This last hash function is also named after its inventor; it will generate up to 232 different hash values, but it requires more Pascal initialization code. In most other languages the initialization can be done statically in the program; so no initialization call, or activity is necessary.
In this hash like
pkphash the noise added to the argument comes from a randomized table. In pkphash it was a permuted array of characters, like the key in a character substitution cipher. For buzhash it is a set of 32-bit `random' aliases for each character. These aliases are made so that for every bit position exactly one half of the aliases have a one and the other half have a zero. These aliases are stored in the table buztbl, which is created in this format by the initialization process. Hashing is done by exclusive-oring together the random aliases for each character in the key. For each character each exclusive-or has exactly a 50% chance of inverting every bit. To make sure that repeated characters will add noise into a different spot in the developing hash value, h, it is rotated one bit for each character inserted.
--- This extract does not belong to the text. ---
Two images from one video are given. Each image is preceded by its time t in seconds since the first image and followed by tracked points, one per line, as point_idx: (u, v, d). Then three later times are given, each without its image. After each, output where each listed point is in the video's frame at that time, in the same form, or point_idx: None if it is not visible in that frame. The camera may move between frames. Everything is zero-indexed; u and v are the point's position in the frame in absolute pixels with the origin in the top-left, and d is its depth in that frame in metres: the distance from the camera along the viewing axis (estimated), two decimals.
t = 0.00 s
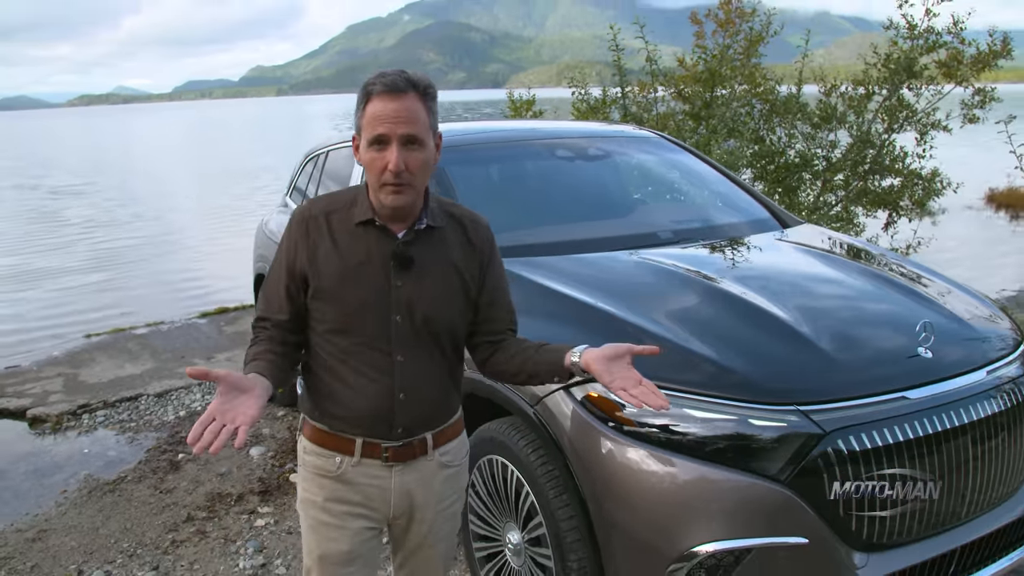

This means that if keys commonly repeat after exactly 32 characters
the input set will not hash well.
When keys commonly repeat at exactly 32 characters,
one can correct this buzhash deficiency by either just
hashing the first 32 characters, or by adding a common
character, like blank, at the beginning of every key
(thus the repeat will happen after 33 characters).
The chance of running into this problem and having it affect you
is really small, so small it is worth forgetting.
Another more general solution is to switch alias tables after every
thirty-two characters to inject additional information.
But keys longer than thirty-two characters are so rare, that to
build this into the algorithm would slow every hash down for
such a small proportion of hash keys that it is not worth considering.